▶ Exercise brief: Can you write these lines out again, substituting "species" for every "scientific name" and leaving everything else unchanged?

:::

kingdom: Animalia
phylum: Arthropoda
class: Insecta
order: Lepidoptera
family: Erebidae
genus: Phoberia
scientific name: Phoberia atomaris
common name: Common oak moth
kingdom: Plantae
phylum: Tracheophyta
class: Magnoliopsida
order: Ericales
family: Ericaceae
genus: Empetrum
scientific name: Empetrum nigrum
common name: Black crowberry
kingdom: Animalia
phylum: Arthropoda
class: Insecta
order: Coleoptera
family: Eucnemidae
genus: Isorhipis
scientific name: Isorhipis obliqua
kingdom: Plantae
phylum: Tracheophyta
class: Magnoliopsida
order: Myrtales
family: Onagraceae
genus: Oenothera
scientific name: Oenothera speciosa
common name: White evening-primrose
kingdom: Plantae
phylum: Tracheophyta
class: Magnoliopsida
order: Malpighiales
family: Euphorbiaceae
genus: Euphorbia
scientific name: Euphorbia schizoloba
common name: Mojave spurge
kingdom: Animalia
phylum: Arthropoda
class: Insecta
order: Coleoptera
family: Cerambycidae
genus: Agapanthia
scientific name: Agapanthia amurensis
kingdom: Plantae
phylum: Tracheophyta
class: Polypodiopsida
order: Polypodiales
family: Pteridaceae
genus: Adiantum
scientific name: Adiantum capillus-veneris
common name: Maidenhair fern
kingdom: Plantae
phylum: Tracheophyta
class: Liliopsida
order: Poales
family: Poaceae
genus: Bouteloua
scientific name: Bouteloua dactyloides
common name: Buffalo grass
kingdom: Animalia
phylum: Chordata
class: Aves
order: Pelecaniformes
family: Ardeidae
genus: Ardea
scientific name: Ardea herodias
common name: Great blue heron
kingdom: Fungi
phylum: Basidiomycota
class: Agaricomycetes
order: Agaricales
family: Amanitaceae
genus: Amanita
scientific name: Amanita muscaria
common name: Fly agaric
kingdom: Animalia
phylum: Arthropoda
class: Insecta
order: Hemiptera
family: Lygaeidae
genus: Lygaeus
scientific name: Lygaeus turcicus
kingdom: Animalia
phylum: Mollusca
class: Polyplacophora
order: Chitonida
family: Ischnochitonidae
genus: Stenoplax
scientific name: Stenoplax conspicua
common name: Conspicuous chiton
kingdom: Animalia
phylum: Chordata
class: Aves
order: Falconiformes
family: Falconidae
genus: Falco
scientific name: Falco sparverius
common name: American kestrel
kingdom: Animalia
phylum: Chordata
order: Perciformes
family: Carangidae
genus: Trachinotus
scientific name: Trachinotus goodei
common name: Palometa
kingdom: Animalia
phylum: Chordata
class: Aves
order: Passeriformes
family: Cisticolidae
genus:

:::

▶ Output:
kingdom: Animalia
phylum: Arthropoda
class: Insecta
order: Lepidoptera
family: Erebidae
genus: Phoberia
species: Phoberia atomaris
common name: Common oak moth
kingdom: Plantae
phylum: Tracheophyta
class: Magnoliopsida
order: Ericales
family: Ericaceae
genus: Empetrum
species: Empetrum nigrum
common name: Black crowberry
kingdom: Animalia
phylum: Arthropoda
class: Insecta
order: Coleoptera
family: Eucnemidae
genus: Isorhipis
species: Isorhipis obliqua
kingdom: Plantae
phylum: Tracheophyta
class: Magnoliopsida
order: Myrtales
family: Onagraceae
genus: Oenothera
species: Oenothera speciosa
common name: White evening-primrose
kingdom: Plantae
phylum: Tracheophyta
class: Magnoliopsida
order: Malpighiales
family: Euphorbiaceae
genus: Euphorbia
species: Euphorbia schizoloba
common name: Mojave spurge
kingdom: Animalia
phylum: Arthropoda
class: Insecta
order: Coleoptera
family: Cerambycidae
genus: Agapanthia
species: Agapanthia amurensis
kingdom: Plantae
phylum: Tracheophyta
class: Polypodiopsida
order: Polypodiales
family: Pteridaceae
genus: Adiantum
species: Adiantum capillus-veneris
common name: Maidenhair fern
kingdom: Plantae
phylum: Tracheophyta
class: Liliopsida
order: Poales
family: Poaceae
genus: Bouteloua
species: Bouteloua dactyloides
common name: Buffalo grass
kingdom: Animalia
phylum: Chordata
class: Aves
order: Pelecaniformes
family: Ardeidae
genus: Ardea
species: Ardea herodias
common name: Great blue heron
kingdom: Fungi
phylum: Basidiomycota
class: Agaricomycetes
order: Agaricales
family: Amanitaceae
genus: Amanita
species: Amanita muscaria
common name: Fly agaric
kingdom: Animalia
phylum: Arthropoda
class: Insecta
order: Hemiptera
family: Lygaeidae
genus: Lygaeus
species: Lygaeus turcicus
kingdom: Animalia
phylum: Mollusca
class: Polyplacophora
order: Chitonida
family: Ischnochitonidae
genus: Stenoplax
species: Stenoplax conspicua
common name: Conspicuous chiton
kingdom: Animalia
phylum: Chordata
class: Aves
order: Falconiformes
family: Falconidae
genus: Falco
species: Falco sparverius
common name: American kestrel
kingdom: Animalia
phylum: Chordata
order: Perciformes
family: Carangidae
genus: Trachinotus
species: Trachinotus goodei
common name: Palometa
kingdom: Animalia
phylum: Chordata
class: Aves
order: Passeriformes
family: Cisticolidae
genus:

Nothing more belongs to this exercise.